自分のやりたいことがわからない母親たち

仕事が好きだから続ける、嫌いだからやめる、と判断できる人はまだ幸せです。

不登校のお子さんを持つお母さんのなかには、「自分が何をやりたいのかわからないんです」と答える方も少なくありません。

いつも他人のこと、家族のことなどを気にかけ、自分を抑えて、誰かのために一生懸命生きてきた結果、自分のことが見えなくなったのでしょう。さらに、愛着障害を抱えている人は、子どものころに親にほめてもらえず、何かを始めても、逆に親に否定されがちな環境で育った人が多いことも相まって、「自分の気持ちがわからない」という方も多いと感じています。

そんな方は、まず自分の「好き」を見つけるために、いろんなことにチャレンジしてみましょう。たとえば、次のようなことをおすすめしています。

【映画を観る】

ホラーなど気持ちが暗くなるような映画ではなく、明るい気持ちになれたり、癒されるような映画を選びましょう。映画館に行かなくても、ご自宅でDVDやネットで観られるもので十分です。いい映画は気持ちを前向きにしてくれます。

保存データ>
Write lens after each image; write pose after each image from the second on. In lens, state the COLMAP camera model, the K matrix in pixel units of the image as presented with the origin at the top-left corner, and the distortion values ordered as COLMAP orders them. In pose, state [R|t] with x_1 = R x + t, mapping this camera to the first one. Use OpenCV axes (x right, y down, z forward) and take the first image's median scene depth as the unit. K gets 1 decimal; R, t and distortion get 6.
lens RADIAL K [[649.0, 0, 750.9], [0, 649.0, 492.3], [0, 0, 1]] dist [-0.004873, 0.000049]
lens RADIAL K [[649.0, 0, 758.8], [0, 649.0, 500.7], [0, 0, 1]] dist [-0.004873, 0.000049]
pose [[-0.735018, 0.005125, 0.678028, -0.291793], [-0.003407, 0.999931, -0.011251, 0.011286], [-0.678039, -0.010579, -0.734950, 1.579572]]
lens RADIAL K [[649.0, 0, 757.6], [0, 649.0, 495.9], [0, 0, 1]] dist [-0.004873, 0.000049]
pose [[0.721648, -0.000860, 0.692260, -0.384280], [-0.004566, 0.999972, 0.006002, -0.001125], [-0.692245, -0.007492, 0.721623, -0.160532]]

作業依頼 1> 本文によると、不登校の子を持つ母親の一部が自分のことを見えなくなったのはなぜですか。1〜3文で説明してください。
作業依頼 2> 本文のうち、「いつも他人のこと、家族のこと」から始まり「なことをおすすめしています。」で終わる部分を一字一句たがえずに書き出してください。

回答欄 1> いつも他人や家族のことを気にかけ、自分を抑えて誰かのために一生懸命生きてきたためです。その結果として、自分のことが見えなくなったと述べられています。

回答欄 2>
いつも他人のこと、家族のことなどを気にかけ、自分を抑えて、誰かのために一生懸命生きてきた結果、自分のことが見えなくなったのでしょう。さらに、愛着障害を抱えている人は、子どものころに親にほめてもらえず、何かを始めても、逆に親に否定されがちな環境で育った人が多いことも相まって、「自分の気持ちがわからない」という方も多いと感じています。

そんな方は、まず自分の「好き」を見つけるために、いろんなことにチャレンジしてみましょう。たとえば、次のようなことをおすすめしています。